Soon, a crowd had gathered at the lodge and, aided by sufficient quantities of the potent home-made rice wine, rakshi, everyone was up and dancing, including us visitors from Hong Kong who hadn’t been seen sober dancing since before puberty (we abstained from the local tipple). As well-trained tourists, my girlfriend and I whipped out our digital cameras and set to work crafting portrait after portrait as the villagers clamoured to get a piece of our newfangled devices.
The crowd, dressed in faded T-shirts, pilled track suits, and rubber sandals, danced the night away – well, until 7pm at least, when it was time to drive their cows, buffalo and oxen back home, picking off leeches along the way, and settle down for dinner: always potato curry and lentils with rice piled as high as the Himalayas, which stand just around the corner.
In the morning, a few families returned to the lodge to use the village’s only phone – a satellite phone – to call their sons in distant countries. This happens every day.

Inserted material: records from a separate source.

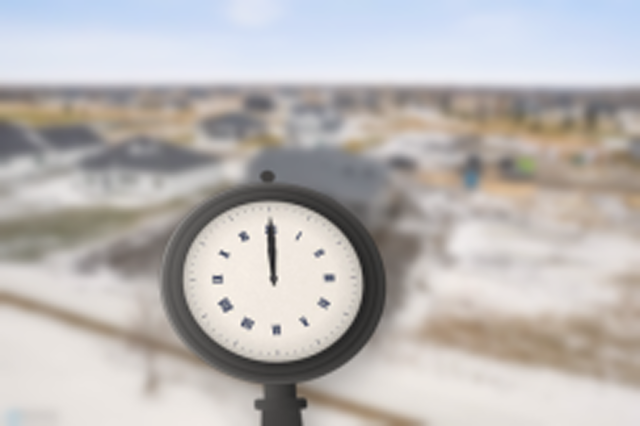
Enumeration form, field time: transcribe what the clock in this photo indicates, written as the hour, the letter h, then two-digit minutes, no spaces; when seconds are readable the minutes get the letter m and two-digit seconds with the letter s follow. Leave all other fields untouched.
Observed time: 12h00
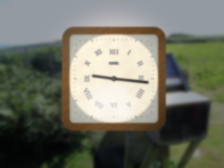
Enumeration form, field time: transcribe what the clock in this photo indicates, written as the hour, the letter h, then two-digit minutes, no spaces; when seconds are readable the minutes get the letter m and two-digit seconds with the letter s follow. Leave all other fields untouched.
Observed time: 9h16
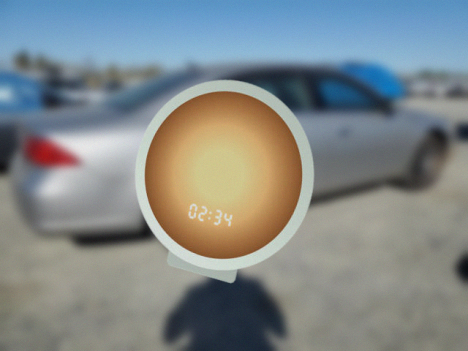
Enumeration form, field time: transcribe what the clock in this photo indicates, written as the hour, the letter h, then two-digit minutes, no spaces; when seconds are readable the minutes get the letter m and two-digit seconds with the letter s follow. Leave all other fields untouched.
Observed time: 2h34
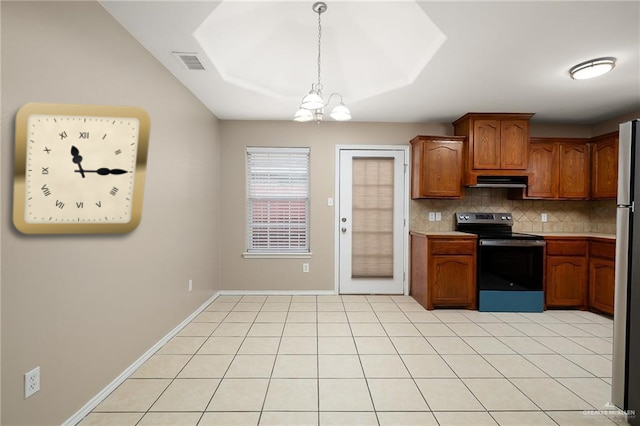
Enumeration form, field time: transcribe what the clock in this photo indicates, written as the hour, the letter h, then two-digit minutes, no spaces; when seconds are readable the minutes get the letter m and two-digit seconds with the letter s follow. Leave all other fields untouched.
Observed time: 11h15
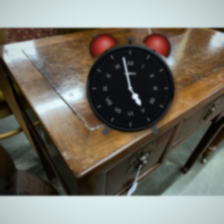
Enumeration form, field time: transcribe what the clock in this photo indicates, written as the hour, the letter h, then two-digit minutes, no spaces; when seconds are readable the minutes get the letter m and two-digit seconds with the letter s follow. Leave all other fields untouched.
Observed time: 4h58
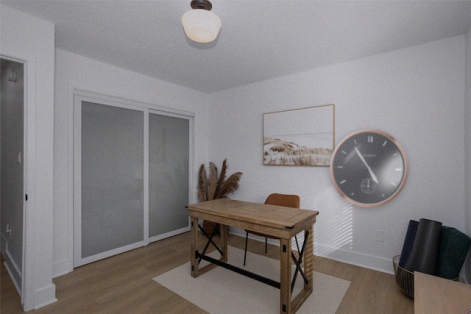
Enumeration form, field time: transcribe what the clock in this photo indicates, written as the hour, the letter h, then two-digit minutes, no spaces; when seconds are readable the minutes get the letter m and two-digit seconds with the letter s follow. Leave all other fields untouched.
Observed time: 4h54
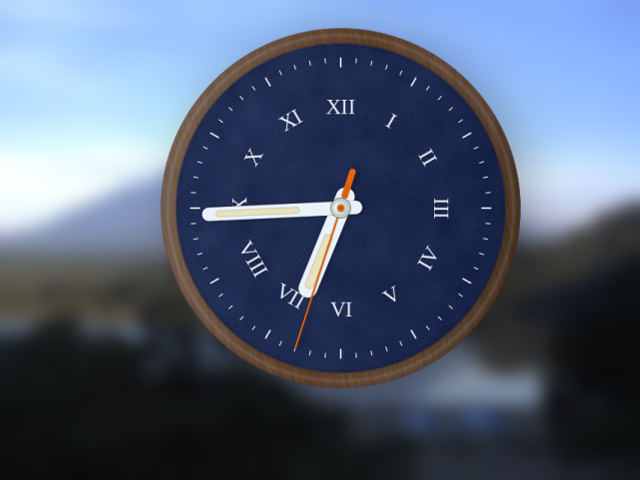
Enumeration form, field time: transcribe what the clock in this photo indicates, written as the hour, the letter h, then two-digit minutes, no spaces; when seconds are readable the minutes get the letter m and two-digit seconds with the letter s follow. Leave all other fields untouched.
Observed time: 6h44m33s
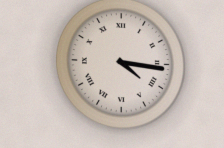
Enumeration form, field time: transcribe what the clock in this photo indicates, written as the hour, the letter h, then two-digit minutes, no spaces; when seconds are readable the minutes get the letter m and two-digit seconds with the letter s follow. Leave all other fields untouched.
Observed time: 4h16
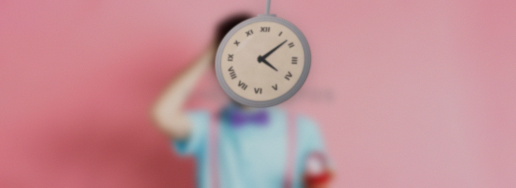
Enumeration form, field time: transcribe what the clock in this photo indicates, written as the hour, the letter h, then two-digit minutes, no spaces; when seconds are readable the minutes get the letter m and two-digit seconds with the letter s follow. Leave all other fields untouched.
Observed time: 4h08
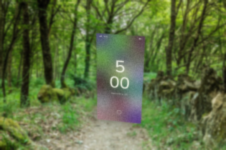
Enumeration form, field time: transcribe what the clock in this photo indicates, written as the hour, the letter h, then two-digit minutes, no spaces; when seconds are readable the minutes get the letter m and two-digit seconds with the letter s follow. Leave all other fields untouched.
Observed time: 5h00
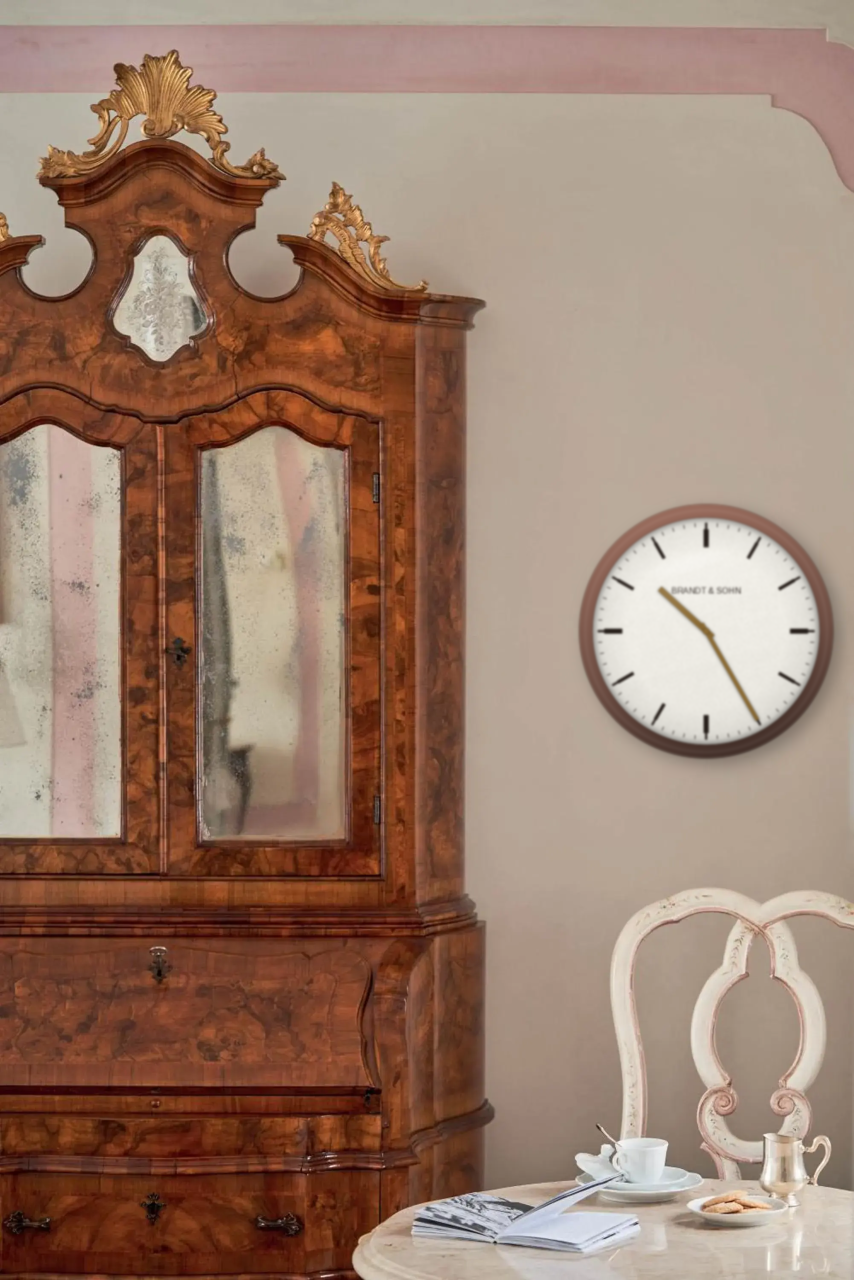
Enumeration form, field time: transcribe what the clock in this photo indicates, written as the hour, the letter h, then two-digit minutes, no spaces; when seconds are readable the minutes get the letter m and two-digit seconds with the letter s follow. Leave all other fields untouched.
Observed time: 10h25
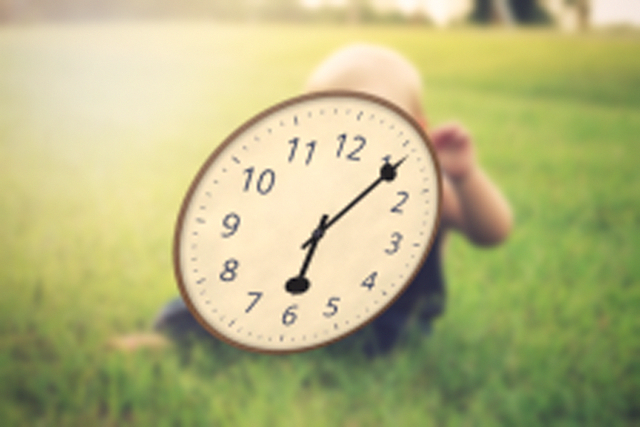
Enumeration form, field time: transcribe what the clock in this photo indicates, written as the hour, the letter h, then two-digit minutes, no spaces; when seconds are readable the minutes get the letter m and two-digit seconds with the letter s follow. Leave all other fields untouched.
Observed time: 6h06
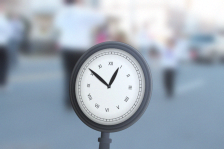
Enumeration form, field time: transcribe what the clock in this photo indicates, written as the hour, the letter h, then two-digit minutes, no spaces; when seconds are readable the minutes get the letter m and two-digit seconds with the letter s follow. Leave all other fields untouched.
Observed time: 12h51
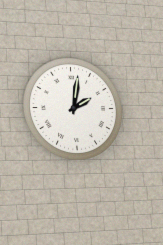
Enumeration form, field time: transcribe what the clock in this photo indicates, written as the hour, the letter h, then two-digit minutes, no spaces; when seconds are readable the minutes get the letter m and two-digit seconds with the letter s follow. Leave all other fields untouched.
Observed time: 2h02
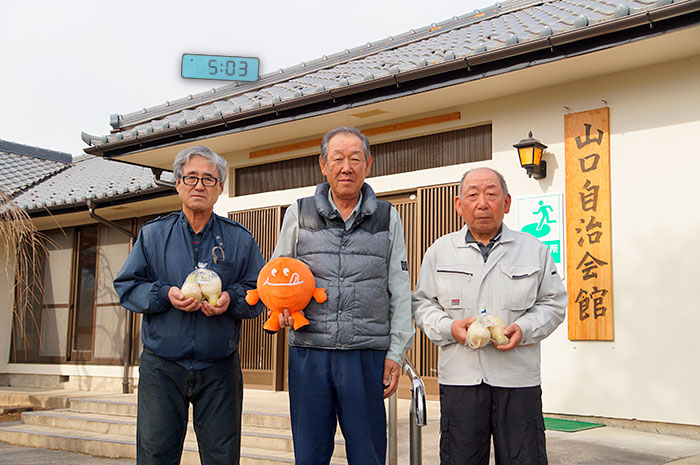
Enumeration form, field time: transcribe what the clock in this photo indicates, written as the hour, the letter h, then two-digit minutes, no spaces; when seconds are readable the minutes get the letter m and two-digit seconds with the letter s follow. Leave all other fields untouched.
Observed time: 5h03
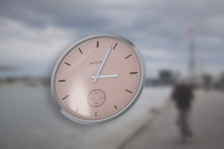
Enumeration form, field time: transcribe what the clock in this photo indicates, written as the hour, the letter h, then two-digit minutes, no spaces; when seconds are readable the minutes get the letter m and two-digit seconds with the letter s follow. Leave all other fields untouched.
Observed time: 3h04
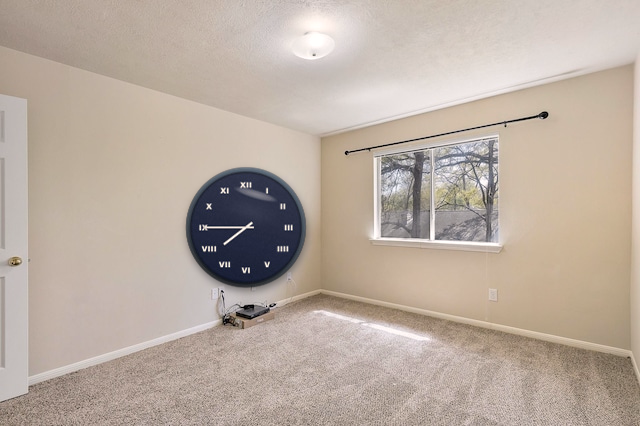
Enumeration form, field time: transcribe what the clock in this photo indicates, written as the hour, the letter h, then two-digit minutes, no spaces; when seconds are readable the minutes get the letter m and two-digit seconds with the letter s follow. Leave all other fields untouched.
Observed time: 7h45
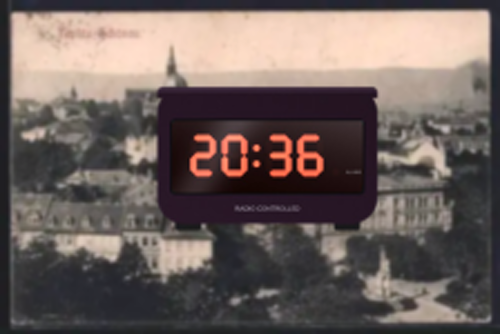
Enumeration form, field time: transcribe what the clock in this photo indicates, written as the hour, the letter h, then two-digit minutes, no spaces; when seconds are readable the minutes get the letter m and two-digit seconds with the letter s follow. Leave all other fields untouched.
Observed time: 20h36
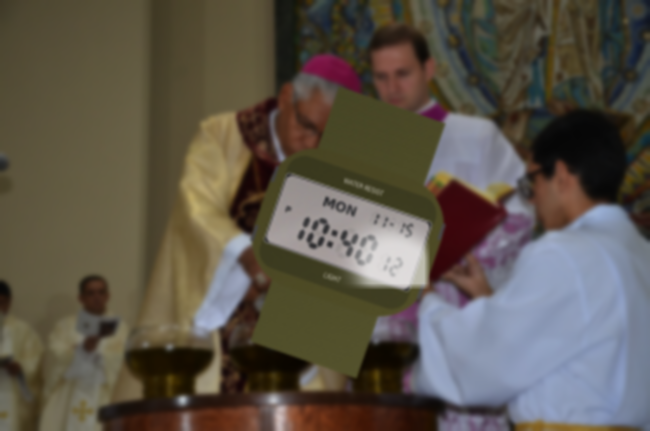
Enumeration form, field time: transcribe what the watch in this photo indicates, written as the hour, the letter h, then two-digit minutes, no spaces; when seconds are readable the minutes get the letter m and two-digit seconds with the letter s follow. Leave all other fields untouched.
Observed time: 10h40m12s
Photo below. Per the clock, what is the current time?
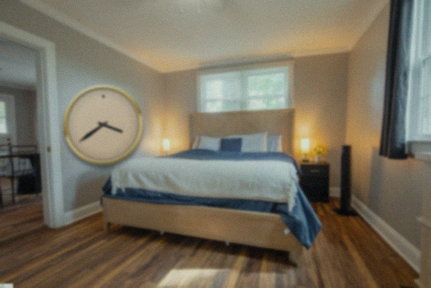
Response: 3:39
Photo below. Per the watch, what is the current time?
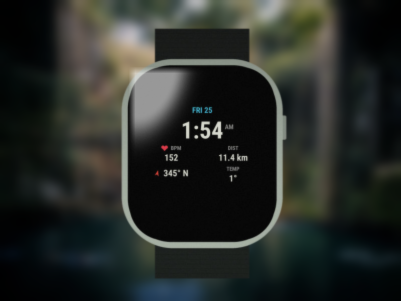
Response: 1:54
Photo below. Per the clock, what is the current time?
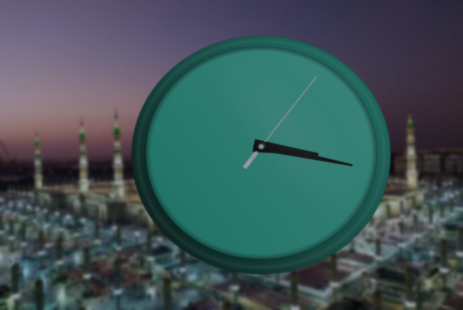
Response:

Ostensibly, we were here on a volunteering trip – to teach English, to interview the leaders, the teachers, and the people at the next-door nunnery – but in all honesty the people of Bigu left us with more than we left them.
Okay, so now a few young nuns know how to correctly pronounce “yellow”, and the village boys are hopefully still enjoying cricket games with firewood bats and balls made up of rolled-up trash with potatoes stuffed inside (naturally, I kicked their puny asses in those games). The girls clearly enjoyed the coloured pencils we brought them, and our hosts were amused when one night, in an effort to diversify our dinner fare, we made mashed potatoes instead of curry.
But at the end of our week in Bigu, we headed out wishing we could do more and resolving to come back soon. The draw to return is strong, despite the thirsty leeches and the bed bugs. At the very least, we learned that life is possible without the internet and air-conditioning. All you need is a little rakshi.